### Data for analysis
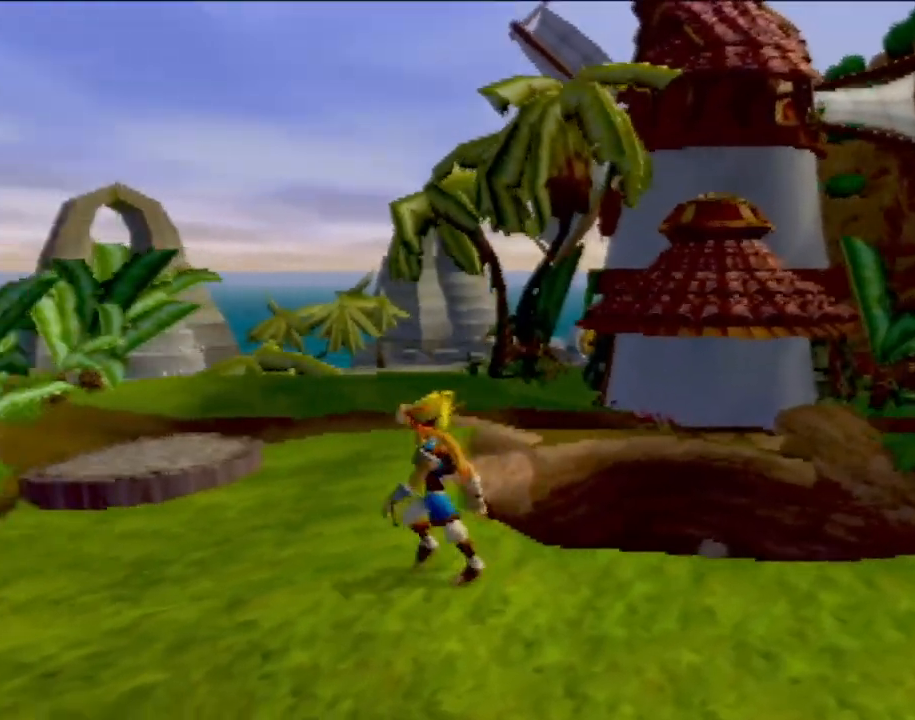
{"buttons": [], "left_stick": "up-left", "events": [[67, "left_stick", "up"], [267, "left_stick", "up-left"]]}
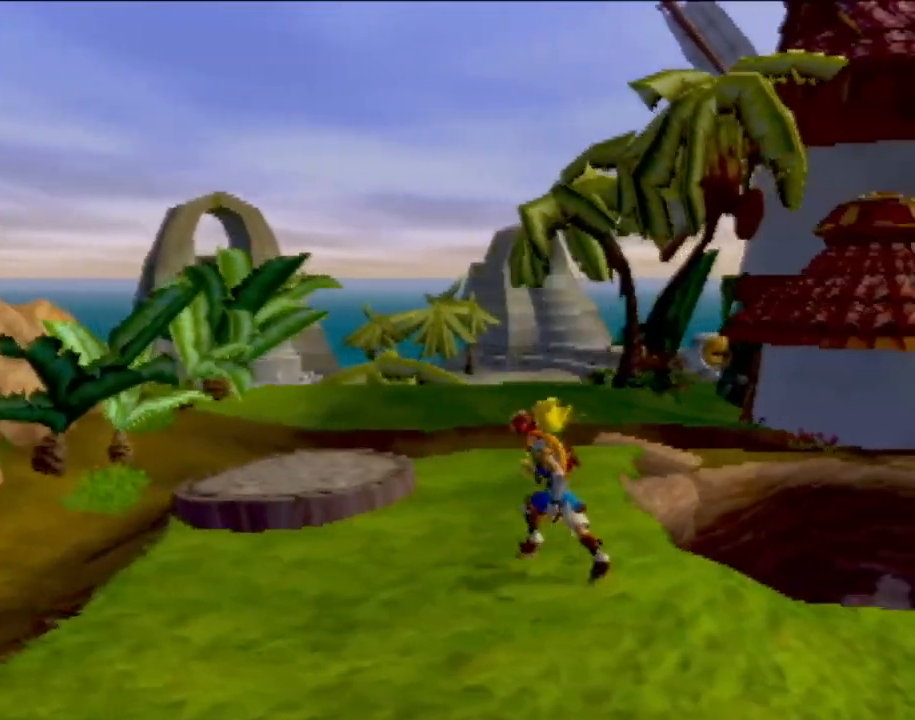
{"buttons": [], "left_stick": "down", "events": [[217, "left_stick", "center"], [384, "left_stick", "down-left"], [501, "left_stick", "down"]]}
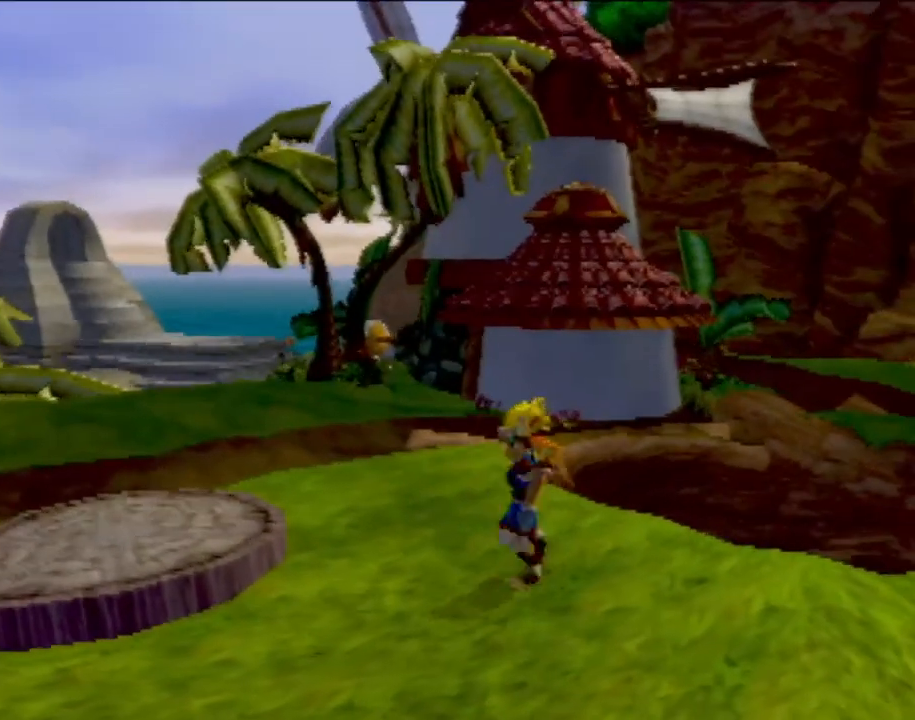
{"buttons": [], "left_stick": "down-right", "events": [[100, "left_stick", "down-right"]]}
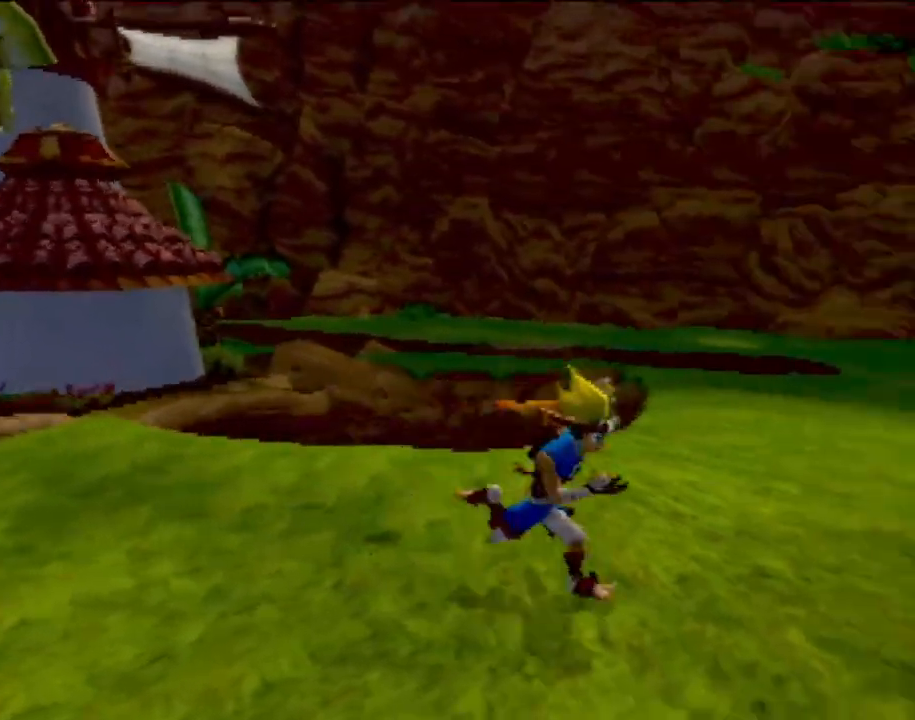
{"buttons": [], "left_stick": "up-right", "events": [[317, "left_stick", "right"], [434, "left_stick", "up-right"]]}
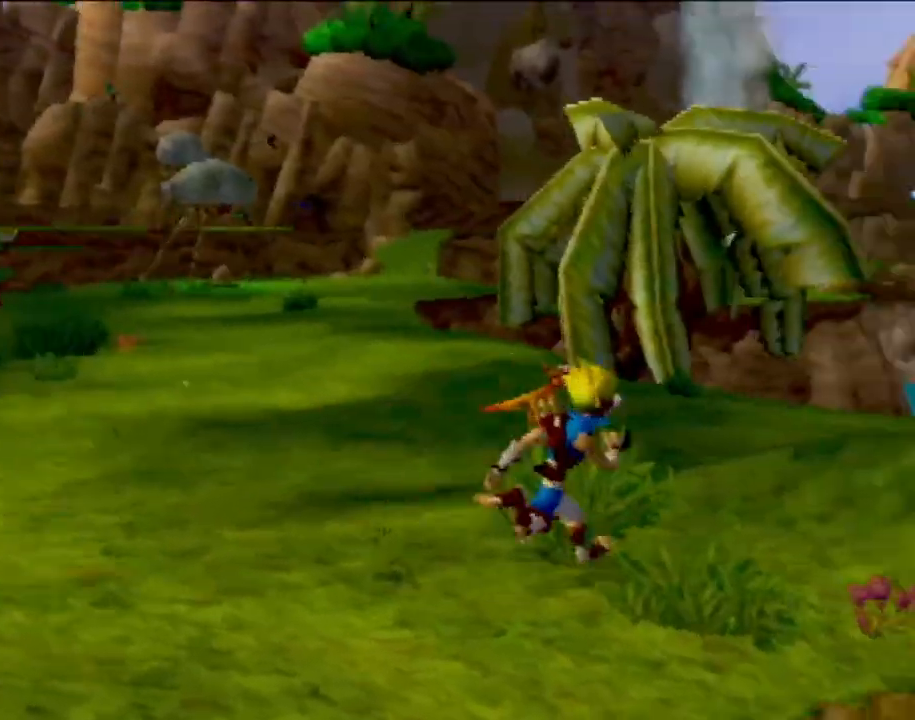
{"buttons": [], "left_stick": "up-right", "events": [[100, "left_stick", "up"], [334, "left_stick", "up-right"]]}
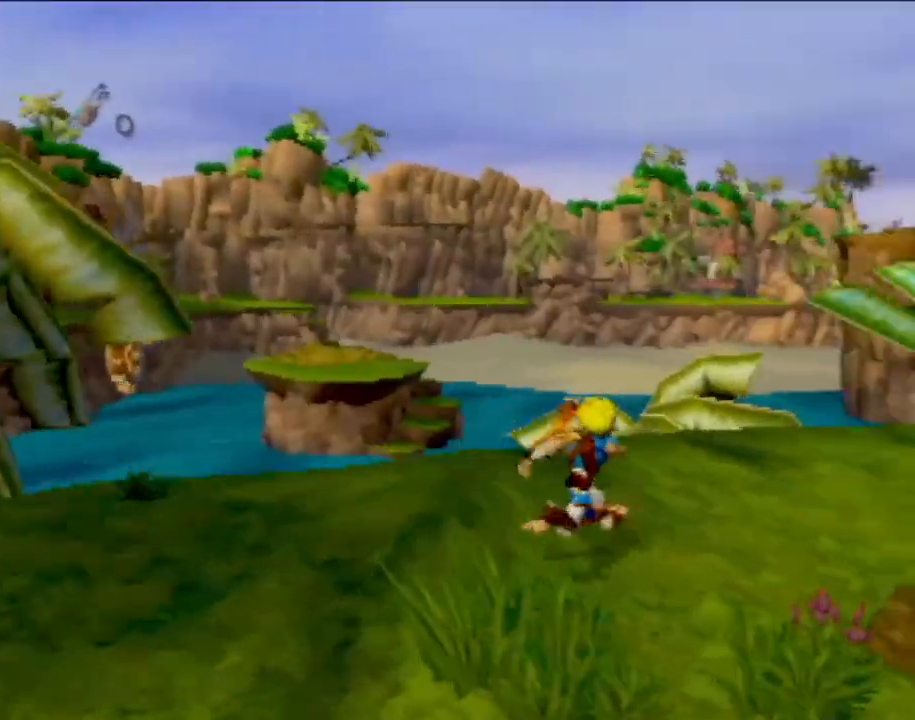
{"buttons": [], "left_stick": "up-left", "events": [[34, "left_stick", "up"], [384, "left_stick", "up-left"]]}
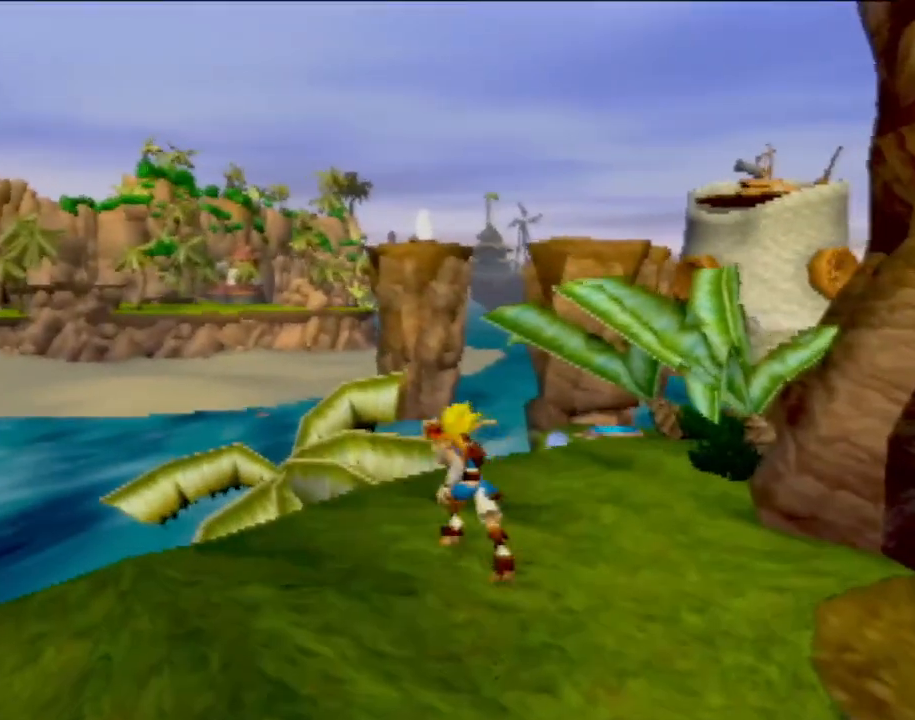
{"buttons": [], "left_stick": "center", "events": [[150, "left_stick", "center"]]}
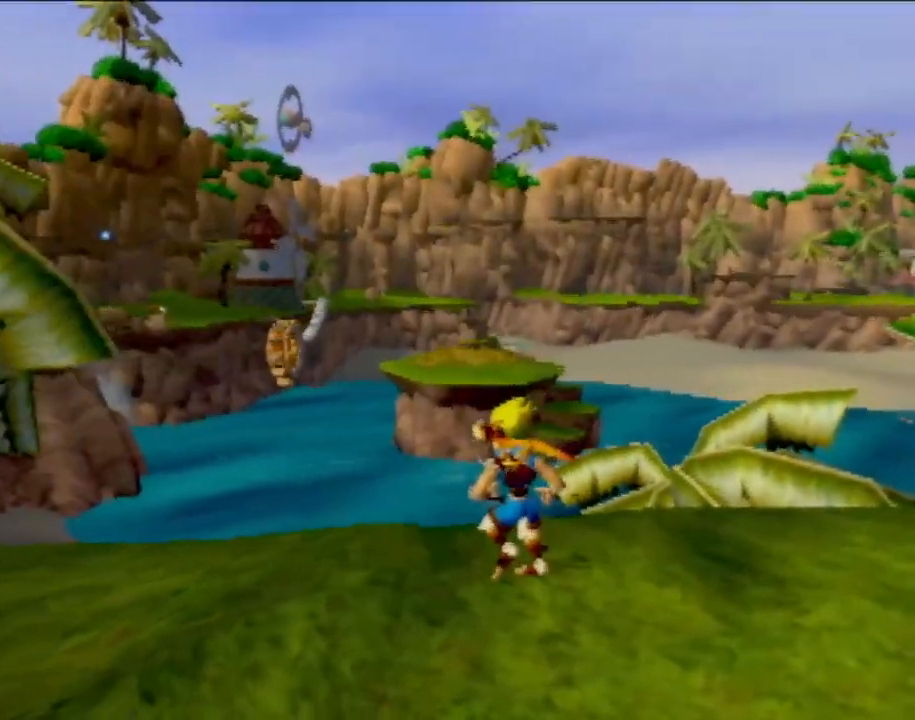
{"buttons": [], "left_stick": "up", "events": [[84, "left_stick", "right"], [401, "left_stick", "up-right"], [501, "left_stick", "up"]]}
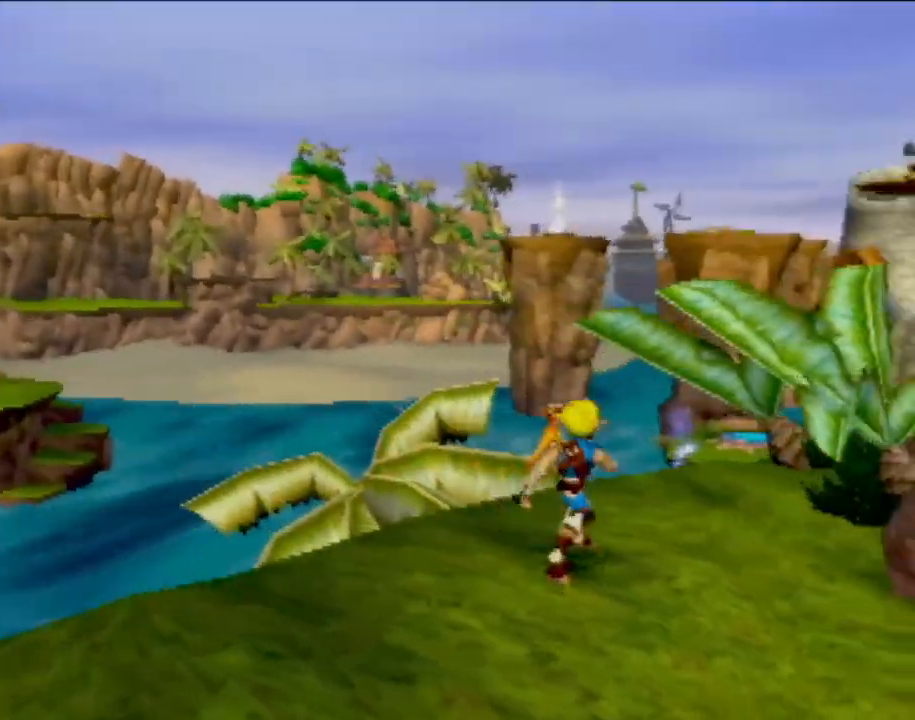
{"buttons": ["L1"], "left_stick": "up", "events": [[467, "L1", "down"]]}
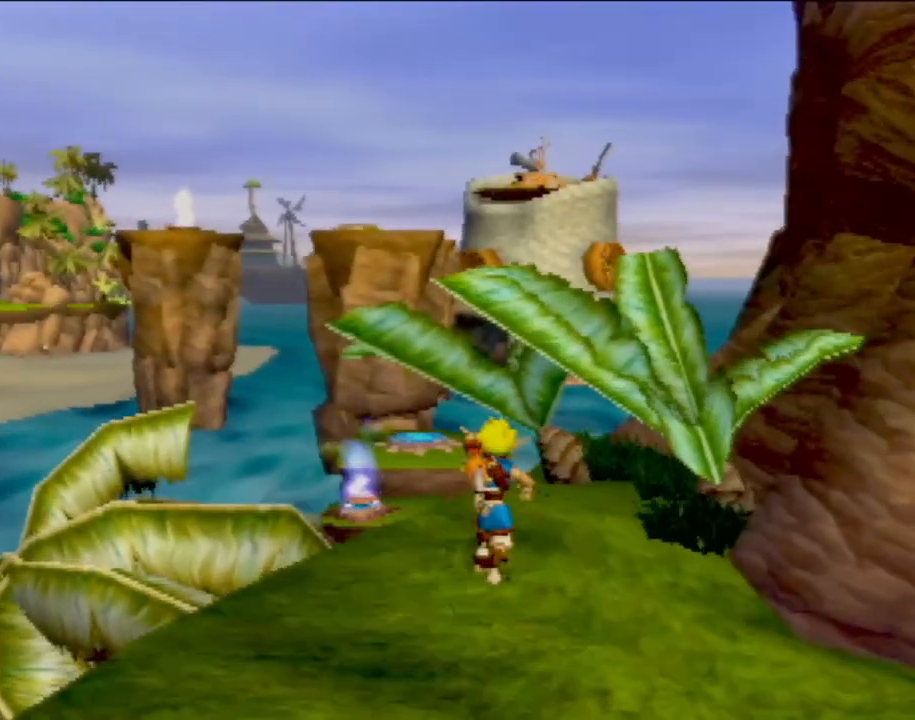
{"buttons": ["CROSS"], "left_stick": "up", "events": [[67, "L1", "up"], [150, "CROSS", "down"], [251, "CROSS", "up"], [317, "CROSS", "down"], [451, "CROSS", "up"], [467, "CROSS", "down"]]}
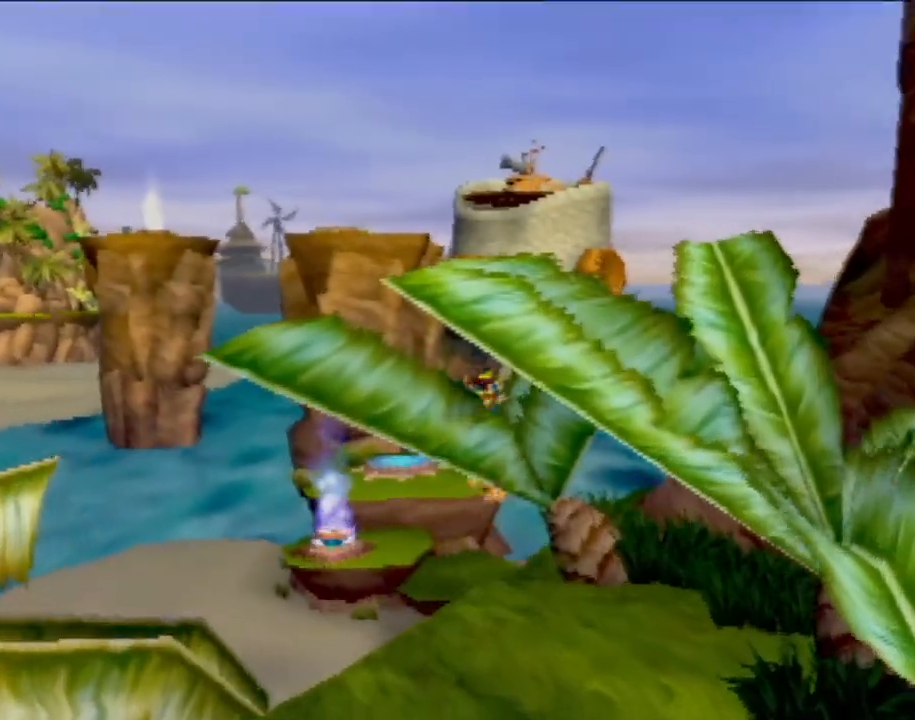
{"buttons": [], "left_stick": "up", "events": [[117, "CROSS", "up"]]}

### Goal of the exercise
Work out how many lines in the records above contain the word "CROSS". State only that number.

### Reply
2